GOAL: Reproduce, character for character, the lines below, starting with the first line and going on through the line that contains "export const myFeature".

RECORDS PROVIDED:
┌──

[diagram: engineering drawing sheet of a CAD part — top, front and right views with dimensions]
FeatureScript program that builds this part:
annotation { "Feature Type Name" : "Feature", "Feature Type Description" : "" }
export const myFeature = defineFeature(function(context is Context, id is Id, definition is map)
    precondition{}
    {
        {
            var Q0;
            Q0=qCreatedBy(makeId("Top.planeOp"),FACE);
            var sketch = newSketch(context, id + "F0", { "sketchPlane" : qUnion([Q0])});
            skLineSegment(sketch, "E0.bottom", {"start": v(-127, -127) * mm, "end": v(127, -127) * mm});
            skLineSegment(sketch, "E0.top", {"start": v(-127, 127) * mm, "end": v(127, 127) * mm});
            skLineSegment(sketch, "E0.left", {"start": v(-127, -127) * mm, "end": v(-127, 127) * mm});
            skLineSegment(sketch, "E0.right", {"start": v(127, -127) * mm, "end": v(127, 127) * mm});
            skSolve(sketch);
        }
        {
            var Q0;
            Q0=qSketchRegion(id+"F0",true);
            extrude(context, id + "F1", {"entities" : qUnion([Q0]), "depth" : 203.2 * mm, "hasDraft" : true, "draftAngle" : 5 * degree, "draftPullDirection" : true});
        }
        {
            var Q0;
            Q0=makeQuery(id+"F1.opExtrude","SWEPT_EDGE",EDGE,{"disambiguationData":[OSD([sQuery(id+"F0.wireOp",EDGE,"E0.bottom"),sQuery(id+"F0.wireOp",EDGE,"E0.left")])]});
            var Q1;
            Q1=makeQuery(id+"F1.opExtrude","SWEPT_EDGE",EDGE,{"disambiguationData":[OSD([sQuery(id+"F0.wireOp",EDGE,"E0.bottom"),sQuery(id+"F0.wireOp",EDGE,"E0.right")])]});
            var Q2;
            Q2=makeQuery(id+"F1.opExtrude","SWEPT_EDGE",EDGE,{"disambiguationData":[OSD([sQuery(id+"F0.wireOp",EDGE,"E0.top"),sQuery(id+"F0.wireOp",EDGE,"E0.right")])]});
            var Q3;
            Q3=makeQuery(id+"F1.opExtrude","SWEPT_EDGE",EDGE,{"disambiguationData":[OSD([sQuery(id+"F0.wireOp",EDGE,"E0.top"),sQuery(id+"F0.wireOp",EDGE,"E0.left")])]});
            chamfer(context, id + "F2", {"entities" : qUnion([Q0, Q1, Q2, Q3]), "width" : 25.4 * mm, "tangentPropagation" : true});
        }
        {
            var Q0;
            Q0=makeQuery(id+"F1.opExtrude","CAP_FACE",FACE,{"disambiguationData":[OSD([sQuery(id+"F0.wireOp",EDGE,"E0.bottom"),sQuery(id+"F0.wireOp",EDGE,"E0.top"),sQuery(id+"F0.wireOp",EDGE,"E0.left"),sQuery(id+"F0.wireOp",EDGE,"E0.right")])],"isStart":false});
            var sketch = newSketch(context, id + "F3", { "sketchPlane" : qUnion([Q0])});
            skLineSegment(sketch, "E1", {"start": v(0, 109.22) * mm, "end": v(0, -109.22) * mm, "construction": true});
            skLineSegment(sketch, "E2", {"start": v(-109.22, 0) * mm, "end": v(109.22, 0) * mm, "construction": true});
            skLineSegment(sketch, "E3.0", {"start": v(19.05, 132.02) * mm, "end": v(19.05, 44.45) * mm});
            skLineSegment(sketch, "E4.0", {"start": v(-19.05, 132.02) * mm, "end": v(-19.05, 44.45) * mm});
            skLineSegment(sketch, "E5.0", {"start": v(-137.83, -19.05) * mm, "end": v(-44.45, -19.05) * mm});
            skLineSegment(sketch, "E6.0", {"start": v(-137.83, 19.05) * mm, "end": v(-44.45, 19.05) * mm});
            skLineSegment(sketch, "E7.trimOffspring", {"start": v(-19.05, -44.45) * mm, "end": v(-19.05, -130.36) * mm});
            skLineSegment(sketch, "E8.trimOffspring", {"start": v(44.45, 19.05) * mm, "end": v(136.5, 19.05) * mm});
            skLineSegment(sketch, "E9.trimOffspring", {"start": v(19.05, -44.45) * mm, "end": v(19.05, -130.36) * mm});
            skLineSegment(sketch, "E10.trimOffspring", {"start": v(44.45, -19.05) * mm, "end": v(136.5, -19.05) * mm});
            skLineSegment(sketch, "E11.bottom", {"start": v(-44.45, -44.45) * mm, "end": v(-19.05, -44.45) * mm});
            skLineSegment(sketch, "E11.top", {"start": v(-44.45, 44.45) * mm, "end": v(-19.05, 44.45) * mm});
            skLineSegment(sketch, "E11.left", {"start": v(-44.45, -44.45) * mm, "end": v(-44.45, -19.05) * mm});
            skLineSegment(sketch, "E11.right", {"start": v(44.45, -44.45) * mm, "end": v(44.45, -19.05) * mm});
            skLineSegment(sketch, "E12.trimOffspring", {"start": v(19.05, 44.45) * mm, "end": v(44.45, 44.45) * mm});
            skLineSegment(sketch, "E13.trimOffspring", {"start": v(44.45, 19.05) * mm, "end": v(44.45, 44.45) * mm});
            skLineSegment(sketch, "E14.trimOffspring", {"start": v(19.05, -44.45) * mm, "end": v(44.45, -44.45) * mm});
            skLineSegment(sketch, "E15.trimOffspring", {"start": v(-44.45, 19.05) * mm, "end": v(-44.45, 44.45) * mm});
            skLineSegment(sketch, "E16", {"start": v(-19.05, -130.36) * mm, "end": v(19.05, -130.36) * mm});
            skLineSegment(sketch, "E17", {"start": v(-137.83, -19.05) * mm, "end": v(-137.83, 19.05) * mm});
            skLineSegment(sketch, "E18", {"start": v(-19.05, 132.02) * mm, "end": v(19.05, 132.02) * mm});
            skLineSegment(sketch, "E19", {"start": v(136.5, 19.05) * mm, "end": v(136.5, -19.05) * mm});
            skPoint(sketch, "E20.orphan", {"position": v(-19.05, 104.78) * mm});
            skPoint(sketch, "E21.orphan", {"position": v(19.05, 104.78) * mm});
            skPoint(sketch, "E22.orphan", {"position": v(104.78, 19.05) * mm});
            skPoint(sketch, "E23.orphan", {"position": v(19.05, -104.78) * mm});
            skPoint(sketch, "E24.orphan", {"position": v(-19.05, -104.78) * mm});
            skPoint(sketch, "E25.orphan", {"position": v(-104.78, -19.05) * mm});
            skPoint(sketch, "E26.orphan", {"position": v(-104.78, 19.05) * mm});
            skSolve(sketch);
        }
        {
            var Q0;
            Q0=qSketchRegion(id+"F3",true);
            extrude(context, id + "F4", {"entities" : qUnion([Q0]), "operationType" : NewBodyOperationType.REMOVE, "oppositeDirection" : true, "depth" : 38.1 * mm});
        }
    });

└──

ANSWER TO THE PROBLEM:
[diagram: engineering drawing sheet of a CAD part — top, front and right views with dimensions]
FeatureScript program that builds this part:
annotation { "Feature Type Name" : "Feature", "Feature Type Description" : "" }
export const myFeature = defineFeature(function(context is Context, id is Id, definition is map)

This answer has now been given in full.